La admisión a la universidad es, entonces, una oportunidad para contribuir a zanjar la asimetría que los colegios públicos profundizan. Que incluso las universidades privadas estén comprometidas con la acción afirmativa demuestra que es posible gestar y potencializar espacios en los que efectivamente se avance en la reducción de la desigualdad. La educación es, sin duda, un espacio ideal para el logro de ese objetivo.

En Colombia, tristemente, el sistema universitario es todavía un lugar en el que las diferencias sociales que empiezan en la educación escolar terminan por consolidarse y casi institucionalizarse. A pesar de los modestos sistemas de becas de las universidades privadas y los esfuerzos de la universidad pública por ampliar su cobertura en medio de los problemas presupuestales de siempre, la universidad colombiana –particularmente la privada– está lejos de comprometerse con una acción afirmativa que le apunte a la conformación de un cuerpo estudiantil diverso en materia social, étnica y –aquí también hablo de la universidad pública– de género.

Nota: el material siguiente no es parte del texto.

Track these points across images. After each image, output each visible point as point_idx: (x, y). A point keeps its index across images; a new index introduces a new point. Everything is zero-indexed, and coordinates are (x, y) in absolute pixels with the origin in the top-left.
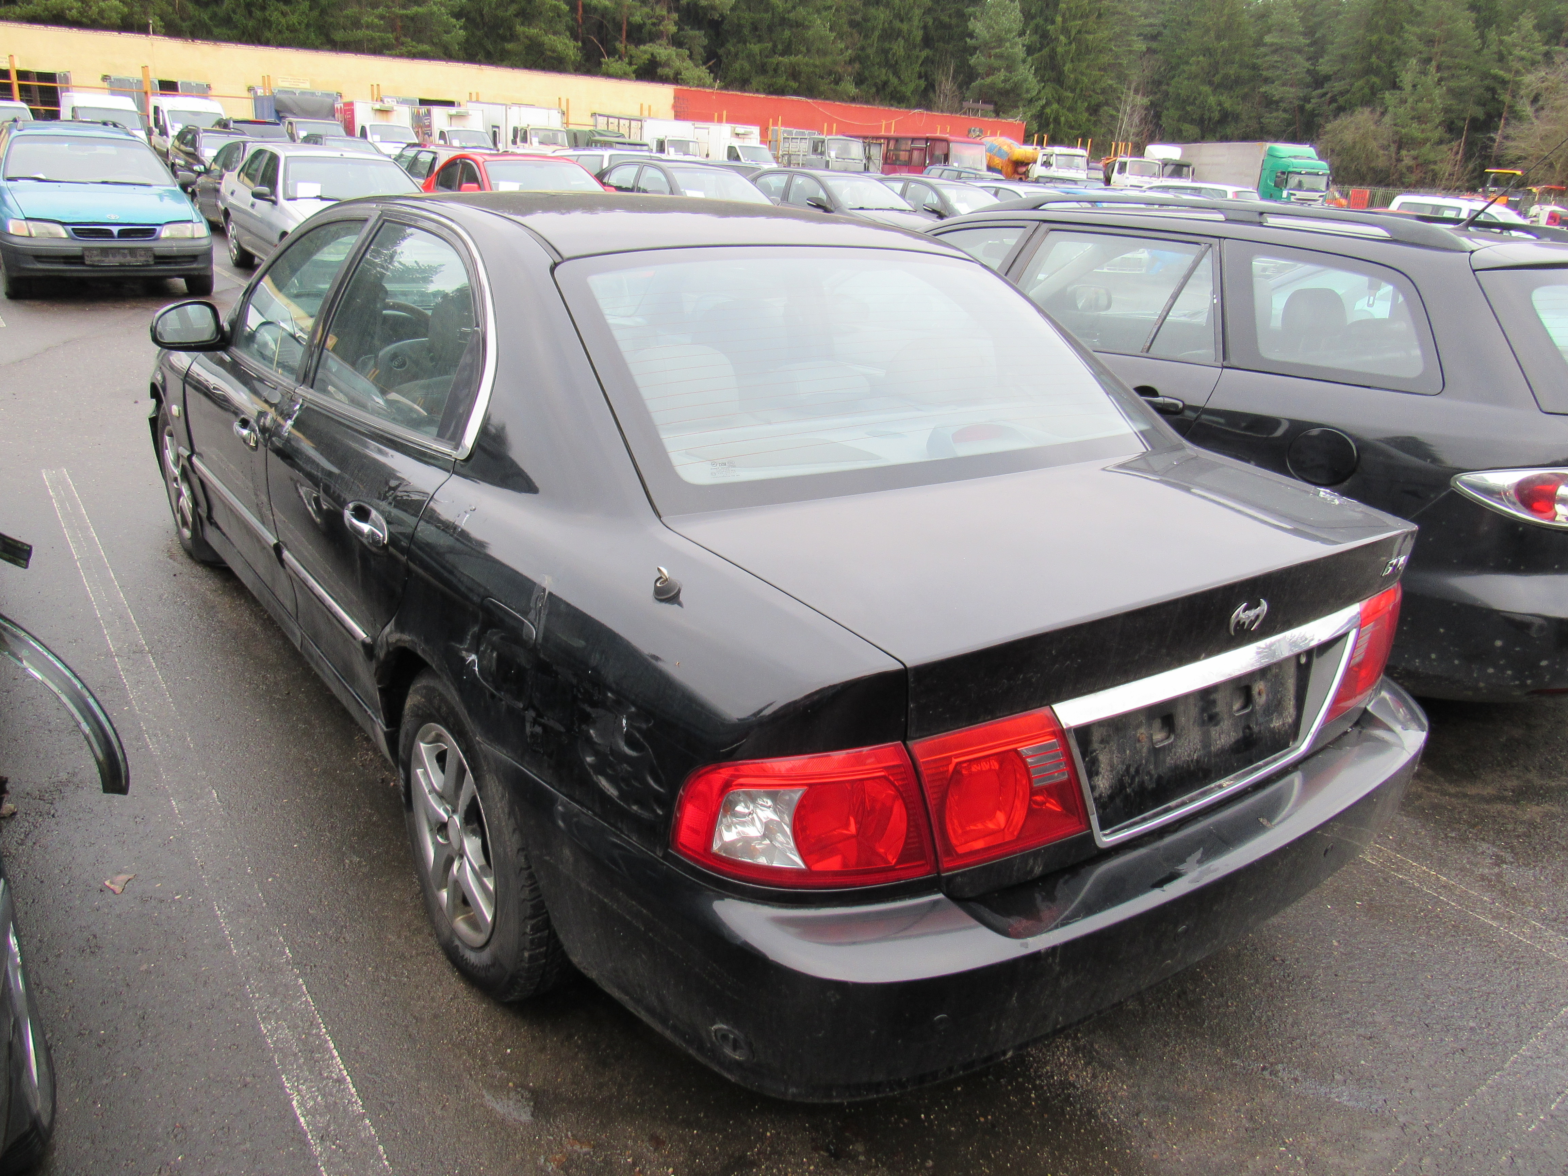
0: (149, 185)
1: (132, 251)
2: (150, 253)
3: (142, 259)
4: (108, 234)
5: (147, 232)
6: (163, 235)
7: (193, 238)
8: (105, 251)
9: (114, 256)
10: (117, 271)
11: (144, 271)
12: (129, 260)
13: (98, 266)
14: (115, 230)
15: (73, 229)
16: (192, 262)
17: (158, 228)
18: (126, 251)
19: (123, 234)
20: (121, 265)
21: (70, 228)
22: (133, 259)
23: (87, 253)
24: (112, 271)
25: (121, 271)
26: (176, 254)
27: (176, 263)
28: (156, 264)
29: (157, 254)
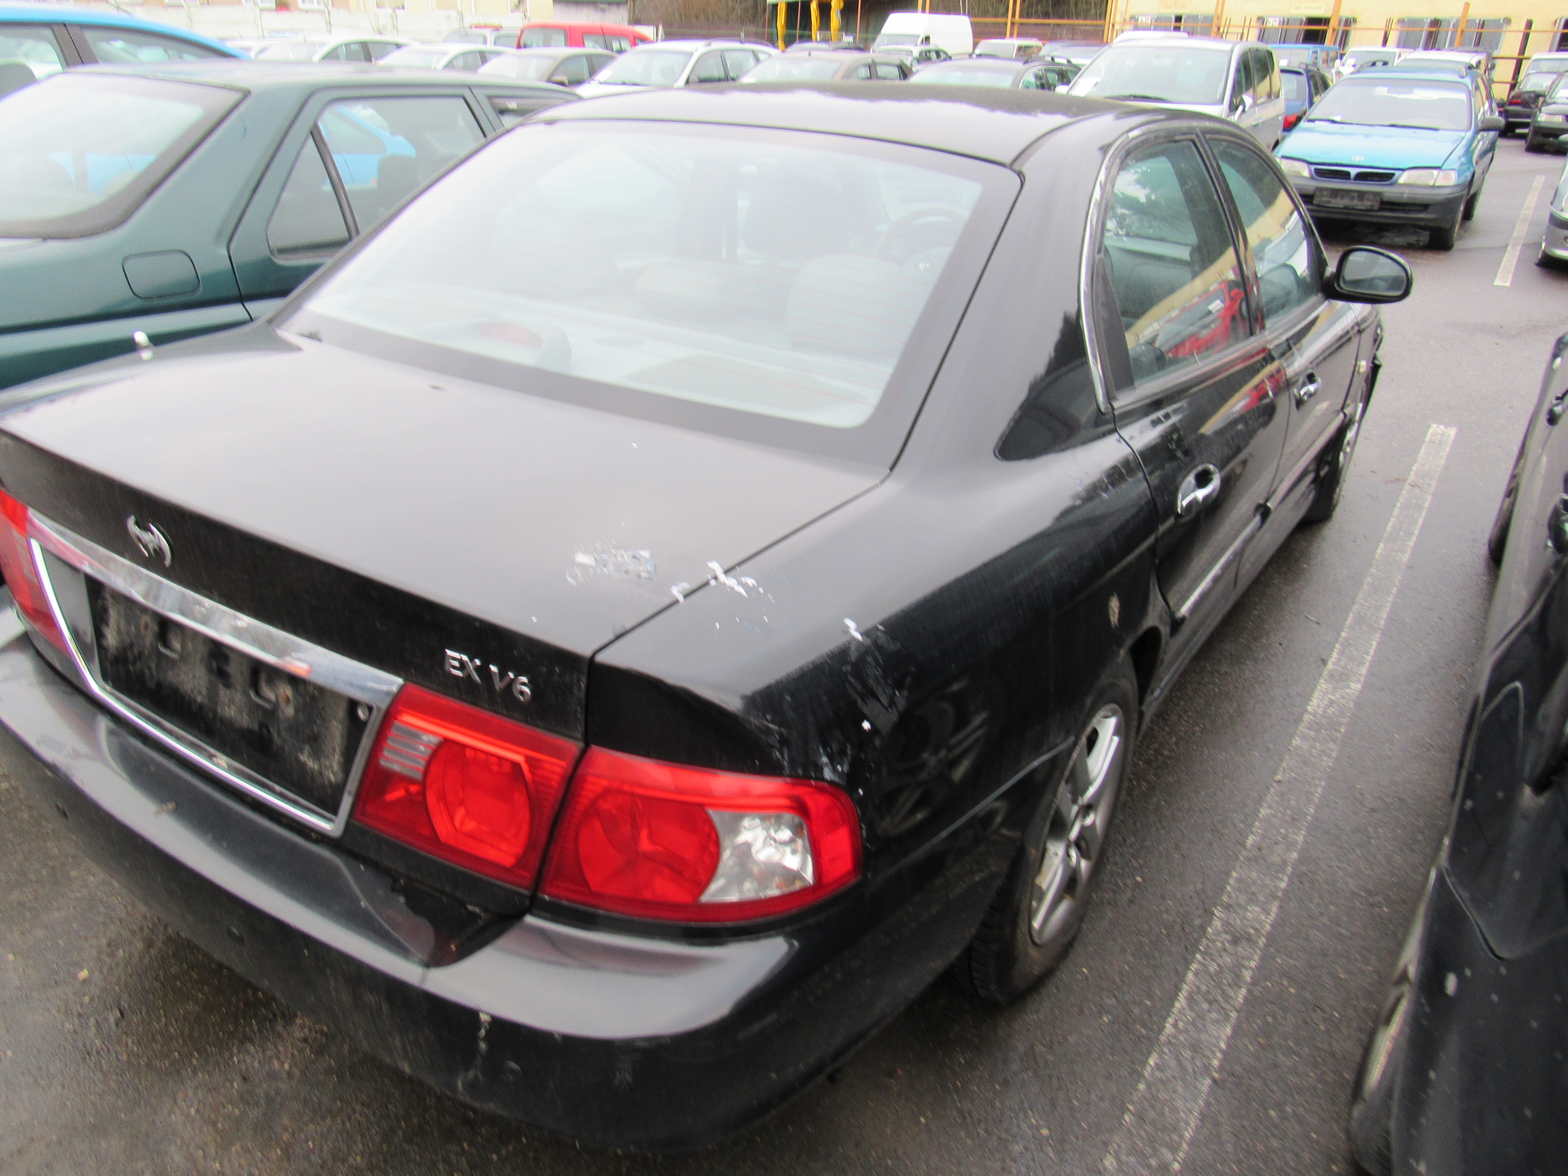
0: (1436, 130)
1: (1361, 195)
2: (1378, 198)
3: (1369, 203)
4: (1345, 176)
5: (1385, 177)
6: (1401, 181)
7: (1433, 187)
8: (1335, 193)
9: (1342, 198)
10: (1340, 213)
11: (1367, 216)
12: (1356, 203)
13: (1323, 207)
14: (1353, 172)
15: (1316, 170)
16: (1421, 211)
17: (1397, 173)
18: (1355, 195)
19: (1361, 177)
20: (1346, 208)
21: (1313, 167)
22: (1359, 203)
23: (1318, 193)
24: (1337, 213)
25: (1344, 213)
26: (1405, 201)
27: (1404, 211)
28: (1381, 209)
29: (1385, 199)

Así las cosas, la universidad no solo no contribuye a reducir los niveles de desigualdad, sino que ayuda a acentuarlos y a prolongarlos en el tiempo. La universidad se constituye entonces no en un activador de transformación social, sino en defensor pasivo del statu quo. Y lo peor, limita mucho la calidad de la educación que brinda. Hoy es claro que el aprendizaje en un salón de clase está lejos de depender exclusivamente del profesor y está mucho más vinculado con la experiencia colectiva y social, dentro y fuera del aula. Una experiencia educativa de esa naturaleza, que no expone a los estudiantes a la diversidad étnica, racial y de género, es una experiencia muy limitada y con muy poco alcance. La verdad sea dicha: se paga mucho para lograr tan poco.